While many believe the start of a “Great Rotation” from fixed-income assets to stocks has been helping fuel the stock market’s gains, the reality may be that a different type of rotation is occurring.

In an article for The Fiscal Times, Suzanne McGee notes that, according to data from fund flow tracker Lipper, flows into bond funds haven’t plunged as flows into stock funds have increased. “Indeed, there have been times when inflows into bond funds have dwarfed new allocations to stocks, as happened in the five business-day period ended March 27,” McGee says. “That week saw equity fund inflows account for only $740 million in total fund inflows, with taxable bond funds adding another $3.8 billion, according to data from Lipper. In other words, for every $1 of new assets that went into stock funds that week, more than $5 flowed into bond funds. Just because stocks are going up doesn’t mean every investor is willing send every last dollar after them in hot pursuit.”

McGee says the rotation that is actually occurring might be called a “risk rotation”, with investors increasing their risk in an effort to find good returns in a low-yield world. She says the rotation is happening across many asset classes.

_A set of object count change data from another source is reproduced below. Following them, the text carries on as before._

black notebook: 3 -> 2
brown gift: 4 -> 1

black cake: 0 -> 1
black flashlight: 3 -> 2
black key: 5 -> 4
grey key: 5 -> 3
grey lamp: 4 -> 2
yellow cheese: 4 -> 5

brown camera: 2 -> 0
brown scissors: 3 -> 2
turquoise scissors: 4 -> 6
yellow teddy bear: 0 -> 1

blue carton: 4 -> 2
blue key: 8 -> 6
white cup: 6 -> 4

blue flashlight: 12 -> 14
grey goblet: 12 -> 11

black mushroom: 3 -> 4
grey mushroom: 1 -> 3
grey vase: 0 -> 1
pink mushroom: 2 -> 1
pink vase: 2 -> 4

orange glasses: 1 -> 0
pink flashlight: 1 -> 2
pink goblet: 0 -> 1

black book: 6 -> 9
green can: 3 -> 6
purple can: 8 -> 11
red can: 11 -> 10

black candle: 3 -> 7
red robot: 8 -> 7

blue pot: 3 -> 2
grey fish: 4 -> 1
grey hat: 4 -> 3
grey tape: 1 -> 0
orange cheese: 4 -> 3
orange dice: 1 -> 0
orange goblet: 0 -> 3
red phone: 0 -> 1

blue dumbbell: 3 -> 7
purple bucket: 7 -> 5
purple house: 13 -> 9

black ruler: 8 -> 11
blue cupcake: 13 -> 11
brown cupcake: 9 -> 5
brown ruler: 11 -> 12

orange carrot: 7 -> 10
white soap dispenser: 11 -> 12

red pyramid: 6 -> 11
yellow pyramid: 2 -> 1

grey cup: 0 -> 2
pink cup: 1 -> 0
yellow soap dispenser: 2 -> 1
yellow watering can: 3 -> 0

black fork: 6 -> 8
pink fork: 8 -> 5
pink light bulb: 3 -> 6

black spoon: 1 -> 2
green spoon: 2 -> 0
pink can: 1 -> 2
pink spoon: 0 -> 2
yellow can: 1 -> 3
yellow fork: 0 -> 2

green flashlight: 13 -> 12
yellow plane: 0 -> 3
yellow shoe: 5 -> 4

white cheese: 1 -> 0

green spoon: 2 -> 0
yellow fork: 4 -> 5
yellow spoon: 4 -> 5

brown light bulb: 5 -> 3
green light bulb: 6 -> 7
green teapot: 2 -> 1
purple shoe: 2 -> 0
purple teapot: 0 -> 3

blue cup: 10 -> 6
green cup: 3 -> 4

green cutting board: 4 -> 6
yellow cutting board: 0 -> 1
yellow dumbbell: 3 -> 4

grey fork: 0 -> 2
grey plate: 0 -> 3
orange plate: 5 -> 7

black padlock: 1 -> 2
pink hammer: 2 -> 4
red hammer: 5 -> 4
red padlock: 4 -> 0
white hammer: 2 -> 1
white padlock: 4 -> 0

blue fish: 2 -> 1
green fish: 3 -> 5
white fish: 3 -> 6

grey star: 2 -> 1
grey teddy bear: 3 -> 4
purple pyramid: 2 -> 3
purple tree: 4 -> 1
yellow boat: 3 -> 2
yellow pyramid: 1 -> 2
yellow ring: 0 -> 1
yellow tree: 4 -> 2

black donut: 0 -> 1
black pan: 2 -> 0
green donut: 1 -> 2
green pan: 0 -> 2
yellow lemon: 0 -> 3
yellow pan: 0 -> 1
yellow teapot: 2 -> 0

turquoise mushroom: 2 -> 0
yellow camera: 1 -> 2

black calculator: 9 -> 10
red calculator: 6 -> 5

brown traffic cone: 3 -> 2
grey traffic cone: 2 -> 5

In the first quarter, she notes, junk bond new issues were up 25% from a year ago, and flows into junk bond funds have jumped.

In the stock market, McGee notes that big recent gainers include higher-risk stocks like Netflix, Best Buy, and Hewlett Packard. “Investors, insistent on finding something that has the potential to generate more than a modest single-digit return, finally reached a point of psychological readiness to own value-priced stocks that just might turn out to be value traps,” she says.

McGee adds that it seems unlikely that a real “Great Rotation” from bonds to stocks will occur until “central banks send an unambiguous signal that they will no longer keep interest rates artificially low”. And she notes that such a rotation might not be as big as you’d think, given how many institutional investors are required to hold a certain percentage of their funds in fixed-income assets.